Assignment:
Leave out the pictures and repeat the data exactly.

Supplied records:
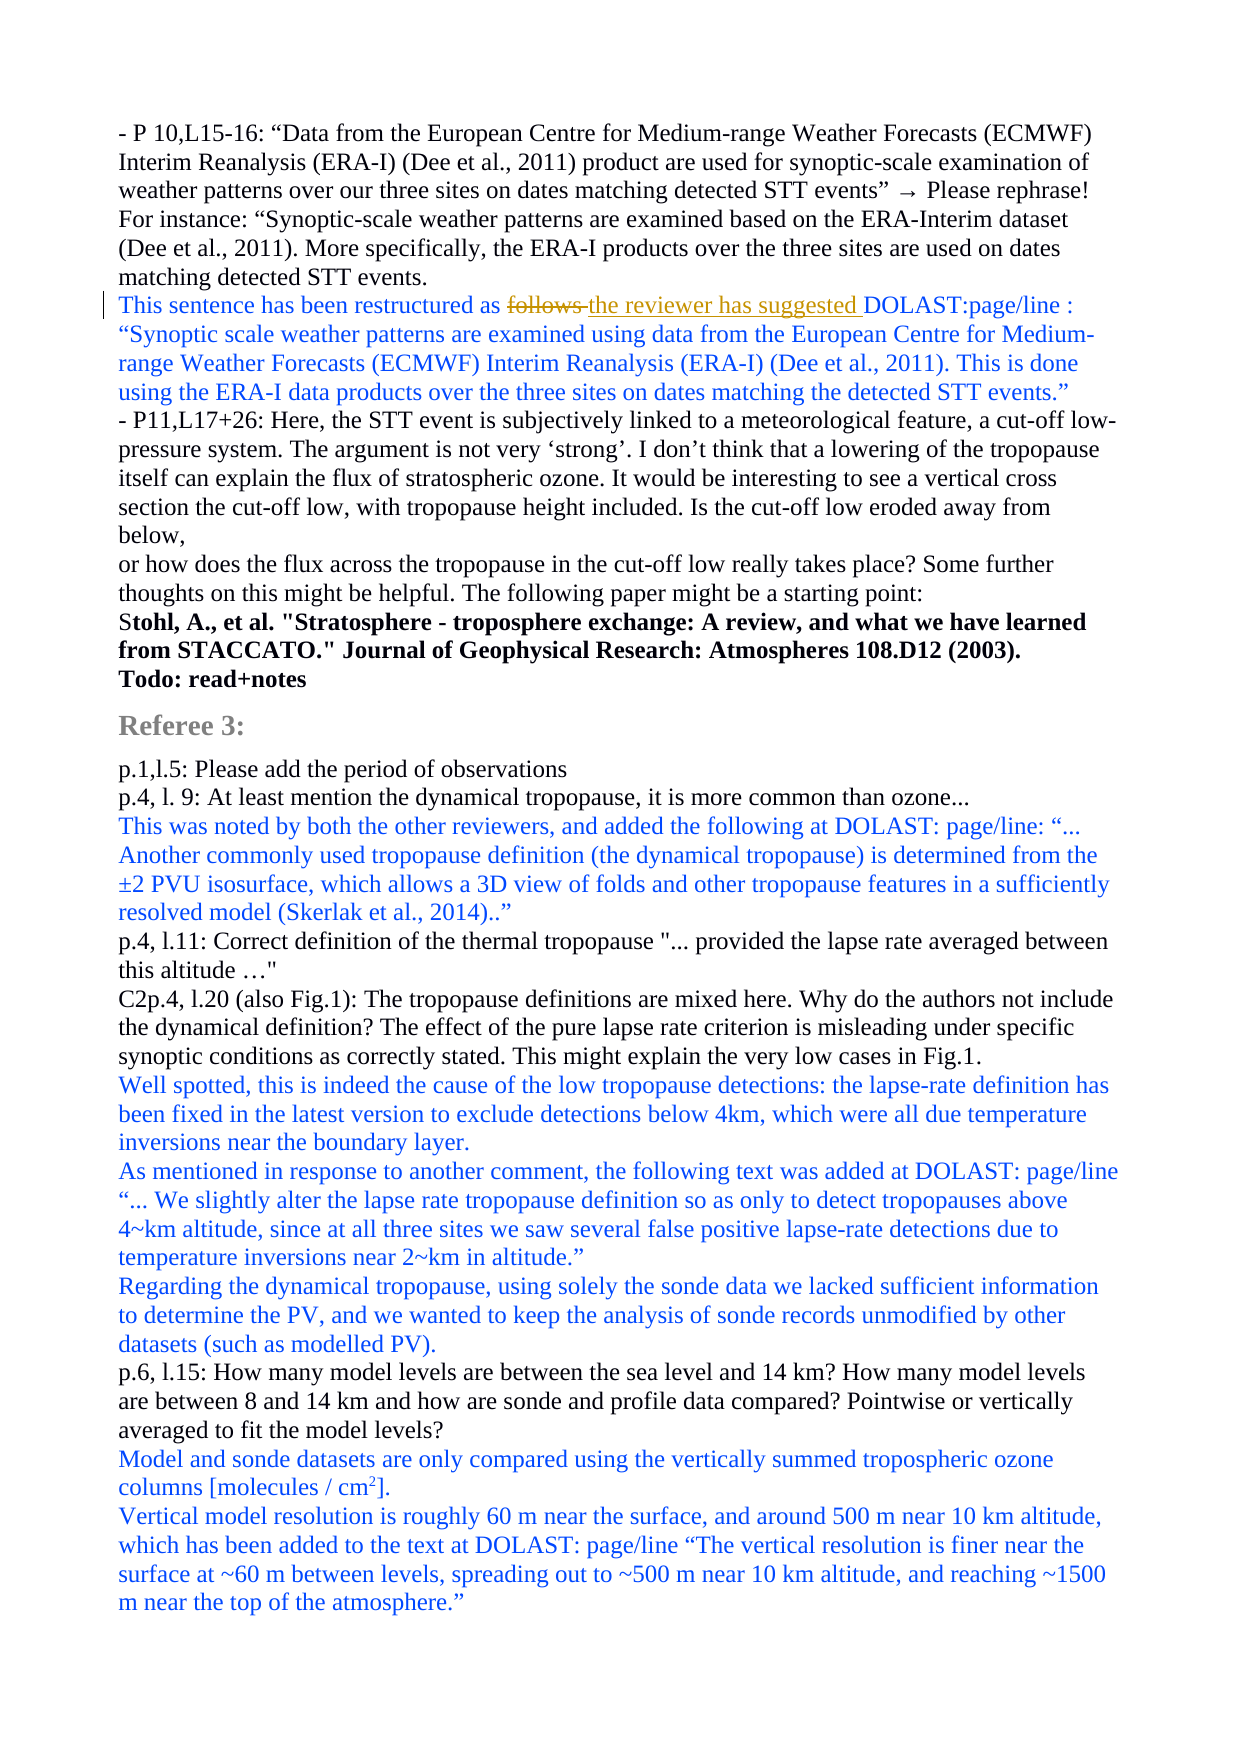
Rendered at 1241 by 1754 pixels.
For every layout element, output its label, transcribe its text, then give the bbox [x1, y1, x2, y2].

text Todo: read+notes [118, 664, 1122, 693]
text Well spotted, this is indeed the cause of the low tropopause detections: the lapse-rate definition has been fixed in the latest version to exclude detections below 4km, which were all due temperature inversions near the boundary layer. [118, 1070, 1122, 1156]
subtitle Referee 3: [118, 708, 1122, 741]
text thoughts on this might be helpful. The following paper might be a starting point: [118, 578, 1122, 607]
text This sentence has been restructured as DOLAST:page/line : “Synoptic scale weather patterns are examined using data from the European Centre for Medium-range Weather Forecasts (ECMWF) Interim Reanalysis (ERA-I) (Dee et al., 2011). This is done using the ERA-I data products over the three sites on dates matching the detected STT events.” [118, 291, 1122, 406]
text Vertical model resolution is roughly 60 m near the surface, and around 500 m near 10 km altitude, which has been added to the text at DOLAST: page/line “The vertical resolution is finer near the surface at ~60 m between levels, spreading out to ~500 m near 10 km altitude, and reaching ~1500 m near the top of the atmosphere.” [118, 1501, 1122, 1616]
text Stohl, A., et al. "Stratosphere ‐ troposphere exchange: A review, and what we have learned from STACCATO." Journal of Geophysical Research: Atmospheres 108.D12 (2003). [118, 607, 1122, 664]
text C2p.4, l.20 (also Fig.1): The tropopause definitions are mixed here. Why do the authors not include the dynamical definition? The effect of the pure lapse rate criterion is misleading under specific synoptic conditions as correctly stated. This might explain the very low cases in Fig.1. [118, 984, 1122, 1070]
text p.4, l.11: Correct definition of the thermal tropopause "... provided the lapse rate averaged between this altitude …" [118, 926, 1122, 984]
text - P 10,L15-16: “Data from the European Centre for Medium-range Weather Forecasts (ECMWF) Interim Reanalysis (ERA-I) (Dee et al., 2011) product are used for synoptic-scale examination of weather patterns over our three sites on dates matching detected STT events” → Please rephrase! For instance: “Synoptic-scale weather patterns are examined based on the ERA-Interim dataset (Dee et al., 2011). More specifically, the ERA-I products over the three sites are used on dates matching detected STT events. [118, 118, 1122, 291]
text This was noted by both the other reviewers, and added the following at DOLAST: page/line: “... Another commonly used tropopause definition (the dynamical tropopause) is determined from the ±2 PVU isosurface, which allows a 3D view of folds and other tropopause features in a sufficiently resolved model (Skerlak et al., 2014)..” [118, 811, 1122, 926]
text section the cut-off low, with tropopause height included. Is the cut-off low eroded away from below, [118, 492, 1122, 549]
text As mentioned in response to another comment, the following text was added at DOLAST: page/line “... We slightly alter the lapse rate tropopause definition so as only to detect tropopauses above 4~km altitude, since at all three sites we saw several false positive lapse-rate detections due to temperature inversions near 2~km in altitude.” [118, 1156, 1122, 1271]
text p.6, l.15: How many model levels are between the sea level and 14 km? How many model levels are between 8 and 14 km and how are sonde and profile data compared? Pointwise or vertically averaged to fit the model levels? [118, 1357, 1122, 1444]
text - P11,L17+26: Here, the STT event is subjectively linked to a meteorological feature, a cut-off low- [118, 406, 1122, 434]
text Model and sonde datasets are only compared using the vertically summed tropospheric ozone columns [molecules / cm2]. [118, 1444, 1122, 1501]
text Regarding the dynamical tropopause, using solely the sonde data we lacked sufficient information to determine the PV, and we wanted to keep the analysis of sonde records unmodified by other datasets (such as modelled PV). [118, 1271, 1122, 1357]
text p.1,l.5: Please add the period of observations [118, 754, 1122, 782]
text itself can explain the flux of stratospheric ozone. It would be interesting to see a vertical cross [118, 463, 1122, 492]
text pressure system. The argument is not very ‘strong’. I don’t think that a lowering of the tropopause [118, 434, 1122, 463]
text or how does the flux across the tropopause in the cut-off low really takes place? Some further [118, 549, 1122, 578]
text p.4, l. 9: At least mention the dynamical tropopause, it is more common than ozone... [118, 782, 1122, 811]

Answer:
Rendered at 1241 by 1754 pixels.
For every layout element, output its label, transcribe its text, then give the bbox [x1, y1, x2, y2].

text Todo: read+notes [118, 664, 1122, 693]
text Well spotted, this is indeed the cause of the low tropopause detections: the lapse-rate definition has been fixed in the latest version to exclude detections below 4km, which were all due temperature inversions near the boundary layer. [118, 1070, 1122, 1156]
subtitle Referee 3: [118, 708, 1122, 741]
text thoughts on this might be helpful. The following paper might be a starting point: [118, 578, 1122, 607]
text This sentence has been restructured as DOLAST:page/line : “Synoptic scale weather patterns are examined using data from the European Centre for Medium-range Weather Forecasts (ECMWF) Interim Reanalysis (ERA-I) (Dee et al., 2011). This is done using the ERA-I data products over the three sites on dates matching the detected STT events.” [118, 291, 1122, 406]
text Vertical model resolution is roughly 60 m near the surface, and around 500 m near 10 km altitude, which has been added to the text at DOLAST: page/line “The vertical resolution is finer near the surface at ~60 m between levels, spreading out to ~500 m near 10 km altitude, and reaching ~1500 m near the top of the atmosphere.” [118, 1501, 1122, 1616]
text Stohl, A., et al. "Stratosphere ‐ troposphere exchange: A review, and what we have learned from STACCATO." Journal of Geophysical Research: Atmospheres 108.D12 (2003). [118, 607, 1122, 664]
text C2p.4, l.20 (also Fig.1): The tropopause definitions are mixed here. Why do the authors not include the dynamical definition? The effect of the pure lapse rate criterion is misleading under specific synoptic conditions as correctly stated. This might explain the very low cases in Fig.1. [118, 984, 1122, 1070]
text p.4, l.11: Correct definition of the thermal tropopause "... provided the lapse rate averaged between this altitude …" [118, 926, 1122, 984]
text - P 10,L15-16: “Data from the European Centre for Medium-range Weather Forecasts (ECMWF) Interim Reanalysis (ERA-I) (Dee et al., 2011) product are used for synoptic-scale examination of weather patterns over our three sites on dates matching detected STT events” → Please rephrase! For instance: “Synoptic-scale weather patterns are examined based on the ERA-Interim dataset (Dee et al., 2011). More specifically, the ERA-I products over the three sites are used on dates matching detected STT events. [118, 118, 1122, 291]
text This was noted by both the other reviewers, and added the following at DOLAST: page/line: “... Another commonly used tropopause definition (the dynamical tropopause) is determined from the ±2 PVU isosurface, which allows a 3D view of folds and other tropopause features in a sufficiently resolved model (Skerlak et al., 2014)..” [118, 811, 1122, 926]
text section the cut-off low, with tropopause height included. Is the cut-off low eroded away from below, [118, 492, 1122, 549]
text As mentioned in response to another comment, the following text was added at DOLAST: page/line “... We slightly alter the lapse rate tropopause definition so as only to detect tropopauses above 4~km altitude, since at all three sites we saw several false positive lapse-rate detections due to temperature inversions near 2~km in altitude.” [118, 1156, 1122, 1271]
text p.6, l.15: How many model levels are between the sea level and 14 km? How many model levels are between 8 and 14 km and how are sonde and profile data compared? Pointwise or vertically averaged to fit the model levels? [118, 1357, 1122, 1444]
text - P11,L17+26: Here, the STT event is subjectively linked to a meteorological feature, a cut-off low- [118, 406, 1122, 434]
text Model and sonde datasets are only compared using the vertically summed tropospheric ozone columns [molecules / cm2]. [118, 1444, 1122, 1501]
text Regarding the dynamical tropopause, using solely the sonde data we lacked sufficient information to determine the PV, and we wanted to keep the analysis of sonde records unmodified by other datasets (such as modelled PV). [118, 1271, 1122, 1357]
text p.1,l.5: Please add the period of observations [118, 754, 1122, 782]
text itself can explain the flux of stratospheric ozone. It would be interesting to see a vertical cross [118, 463, 1122, 492]
text pressure system. The argument is not very ‘strong’. I don’t think that a lowering of the tropopause [118, 434, 1122, 463]
text or how does the flux across the tropopause in the cut-off low really takes place? Some further [118, 549, 1122, 578]
text p.4, l. 9: At least mention the dynamical tropopause, it is more common than ozone... [118, 782, 1122, 811]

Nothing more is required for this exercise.